The poll has a margin of error of plus or minus 4.2 percentage points, meaning neither supporters nor opponents of full legalization have a clear majority. The poll used live operators who called a mix of land-line and cellphones.

Legalization of a form of marijuana as well as full decriminalization of pot will be on the agenda when lawmakers return to work Monday.

Rep. Allen Peake, R-Macon, has prefiled House Bill 1 to allow the use of cannabis oil to treat certain disorders. That bill, however, would only legalize the use of a variety of marijuana that does not produce the high generally associated with the plant.

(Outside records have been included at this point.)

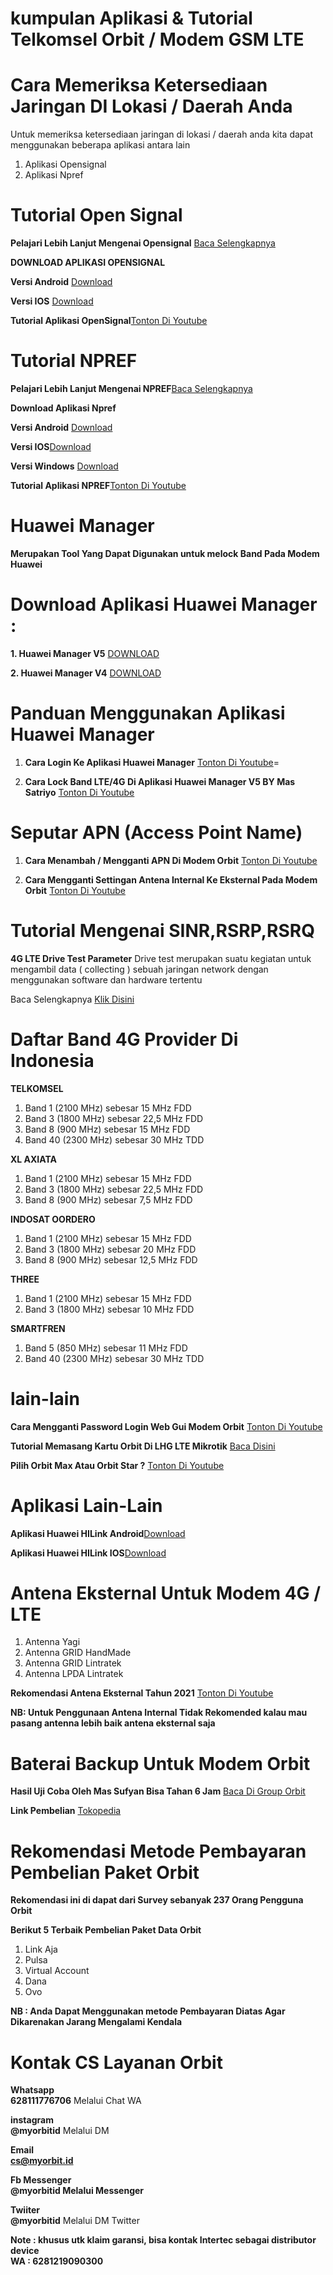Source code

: # kumpulan Aplikasi & Tutorial Telkomsel Orbit / Modem GSM LTE

# Cara Memeriksa Ketersediaan Jaringan DI Lokasi / Daerah Anda

Untuk memeriksa ketersediaan jaringan di lokasi / daerah anda kita dapat menggunakan beberapa aplikasi antara lain

<ol>
  <li>Aplikasi Opensignal </li> 
  <li>Aplikasi Npref</li>
</ol>

# Tutorial Open Signal

**Pelajari Lebih Lanjut Mengenai Opensignal** [Baca Selengkapnya](https://www.opensignal.com/apps#section-os-app)

**DOWNLOAD APLIKASI OPENSIGNAL**

**Versi Android** [Download](https://go.onelink.me/app/dd27b788)

**Versi IOS** [Download](https://go.onelink.me/app/68ea8389)

**Tutorial Aplikasi OpenSignal**[Tonton Di Youtube](https://www.youtube.com/watch?v=6PJxLuR1dPg)

# Tutorial NPREF

**Pelajari Lebih Lanjut Mengenai NPREF**[Baca Selengkapnya](https://www.nperf.com/en/)

**Download Aplikasi Npref**

**Versi Android** [Download](http://android.nperf.com/)

**Versi IOS**[Download](http://ios.nperf.com/)

**Versi Windows** [Download](http://wp.nperf.com/)

**Tutorial Aplikasi NPREF**[Tonton Di Youtube](https://www.youtube.com/watch?v=Xs8242X5VoQ)

# Huawei Manager

**Merupakan Tool Yang Dapat Digunakan untuk melock Band Pada Modem Huawei**

# Download Aplikasi Huawei Manager :

**1. Huawei Manager V5** [DOWNLOAD](https://drive.google.com/file/d/1WYAWyQ1jUOAaR6RGv3tcStyTDsZwrDJQ/view?usp=sharing)

**2. Huawei Manager V4** [DOWNLOAD](https://drive.google.com/file/d/1dD6ENOBfH874qkcoB2XzG-duMPt-JwhK/view?usp=sharing)

# Panduan Menggunakan Aplikasi Huawei Manager

<ol>
  <li>

**Cara Login Ke Aplikasi Huawei Manager** [Tonton Di Youtube](https://www.youtube.com/watch?v=v8lRfRgGbxM)=

  </li>
    
  <li>

**Cara Lock Band LTE/4G Di Aplikasi Huawei Manager V5 BY Mas Satriyo** [Tonton Di Youtube](https://www.youtube.com/watch?v=THY56mWHqpg)

  </li>
</ol>

# Seputar APN (Access Point Name)

<ol>
  <li>

**Cara Menambah / Mengganti APN Di Modem Orbit** [Tonton Di Youtube](https://www.youtube.com/watch?v=75T3qUMSb9o&list=PLcLRqdxzA84bZrAyd-L5bUUDZ8EpY7Zvs&index=9)

</li>

  <li>
  
  **Cara Mengganti Settingan Antena Internal Ke Eksternal Pada Modem Orbit** [Tonton Di Youtube](https://www.youtube.com/watch?v=48zPP1IoATg&list=PLcLRqdxzA84bZrAyd-L5bUUDZ8EpY7Zvs&index=8)
  </li>
</ol>

# Tutorial Mengenai SINR,RSRP,RSRQ

**4G LTE Drive Test Parameter**
Drive test merupakan suatu kegiatan untuk mengambil data ( collecting ) sebuah jaringan network dengan menggunakan software dan hardware tertentu

Baca Selengkapnya [Klik Disini](https://edvanberliansa.wordpress.com/2016/06/18/4g-lte-drive-test-parameter/)

# Daftar Band 4G Provider Di Indonesia

**TELKOMSEL**

  <ol>
    <li>Band 1 (2100 MHz) sebesar 15 MHz FDD</li>
    <li>Band 3 (1800 MHz) sebesar 22,5 MHz FDD</li>
    <li>Band 8 (900 MHz) sebesar 15 MHz FDD</li>
    <li>Band 40 (2300 MHz) sebesar 30 MHz TDD</li>
  </ol>

**XL AXIATA**

  <ol>
    <li>Band 1 (2100 MHz) sebesar 15 MHz FDD</li>
    <li>Band 3 (1800 MHz) sebesar 22,5 MHz FDD</li>
    <li>Band 8 (900 MHz) sebesar 7,5 MHz FDD</li>
  </ol>

**INDOSAT OORDERO**

  <ol>
    <li>Band 1 (2100 MHz) sebesar 15 MHz FDD</li>
    <li>Band 3 (1800 MHz) sebesar 20 MHz FDD</li>
    <li>Band 8 (900 MHz) sebesar 12,5 MHz FDD</li>
  </ol>

**THREE**

  <ol>
    <li>Band 1 (2100 MHz) sebesar 15 MHz FDD</li>
    <li>Band 3 (1800 MHz) sebesar 10 MHz FDD</li>
  </ol>

**SMARTFREN**

  <ol>
    <li>Band 5 (850 MHz) sebesar 11 MHz FDD</li>
    <li>Band 40 (2300 MHz) sebesar 30 MHz TDD</li>
  </ol>

# lain-lain

**Cara Mengganti Password Login Web Gui Modem Orbit** [Tonton Di Youtube](https://www.youtube.com/watch?v=WQTfFs9xXng&list=PLcLRqdxzA84bZrAyd-L5bUUDZ8EpY7Zvs&index=12)

**Tutorial Memasang Kartu Orbit Di LHG LTE Mikrotik** [Baca Disini](https://adinata.id/umum/tutorial-pemasangan-kartu-telkomsel-orbit-pada-perangkat-lhg-lte-mikrotik)

**Pilih Orbit Max Atau Orbit Star ?** [Tonton Di Youtube](https://www.youtube.com/watch?v=PqEaVW-tWaY)

# Aplikasi Lain-Lain

**Aplikasi Huawei HILink Android**[Download](https://play.google.com/store/apps/details?id=com.huawei.mw&hl=in&gl=US)

**Aplikasi Huawei HILink IOS**[Download](https://apps.apple.com/us/app/huawei-hilink-mobile-wifi/id546979875)

# Antena Eksternal Untuk Modem 4G / LTE

<ol>
    <li>Antenna Yagi</li>
    <li>Antenna GRID HandMade</li>
    <li>Antenna GRID Lintratek</li>
    <li>Antenna LPDA Lintratek</li>
</ol>

**Rekomendasi Antena Eksternal Tahun 2021** [Tonton Di Youtube](https://www.youtube.com/watch?v=Oj3gTiCO5II&t=63s)

**NB: Untuk Penggunaan Antena Internal Tidak Rekomended kalau mau pasang antenna lebih baik antena eksternal saja**

# Baterai Backup Untuk Modem Orbit

**Hasil Uji Coba Oleh Mas Sufyan Bisa Tahan 6 Jam** [Baca Di Group Orbit](https://web.facebook.com/groups/telkomselorbit/permalink/1251618168531929)

**Link Pembelian** [Tokopedia](https://www.tokopedia.com/syaifamanahstore/battrey-backup-unit-fiberhome-mini-ups-router-nyala-saat-mati-listrik)

# Rekomendasi Metode Pembayaran Pembelian Paket Orbit

**Rekomendasi ini di dapat dari Survey sebanyak 237 Orang Pengguna Orbit**

<b>Berikut 5 Terbaik Pembelian Paket Data Orbit</b>

<ol>
  <li>Link Aja</li>
  <li>Pulsa</li>
  <li>Virtual Account</li>
  <li>Dana</li>
  <li>Ovo</li>
</ol>

**NB : Anda Dapat Menggunakan metode Pembayaran Diatas Agar Dikarenakan Jarang Mengalami Kendala**

# Kontak CS Layanan Orbit

**Whatsapp** <br>
<b>628111776706</b> Melalui Chat WA

**instagram** <br>
<b>@myorbitid</b> Melalui DM

**Email** <br>
<b>cs@myorbit.id</b>

**Fb Messenger** <br>
<b>@myorbitid Melalui Messenger</b>

**Twiiter** <br>
<b>@myorbitid</b> Melalui DM Twitter

**Note : khusus utk klaim garansi, bisa kontak Intertec sebagai distributor device** <br>
<b>WA : 6281219090300</b>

Sen. Curt Thompson, D-Tucker, has prefiled Senate Bill 7 to allow expanded access to medical marijuana and also allow recreational use. Thompson has also proposed a constitutional amendment, Senate Resolution 6, to put the question to voters and mandate that tax revenue from the sale of marijuana would be constitutionally earmarked for education and transportation infrastructure.

Peake’s bill has the full support of Speaker David Ralston, R-Blue Ridge, meaning it will likely pass the House this year, as it did in 2014.

“It’s a priority of ours and we’re going to move on it,” Ralston said.

Thompson’s proposed constitutional amendment, however, will not receive as warm a reception, Ralston said.

“That will not pass in the House,” he said. “I don’t support that.”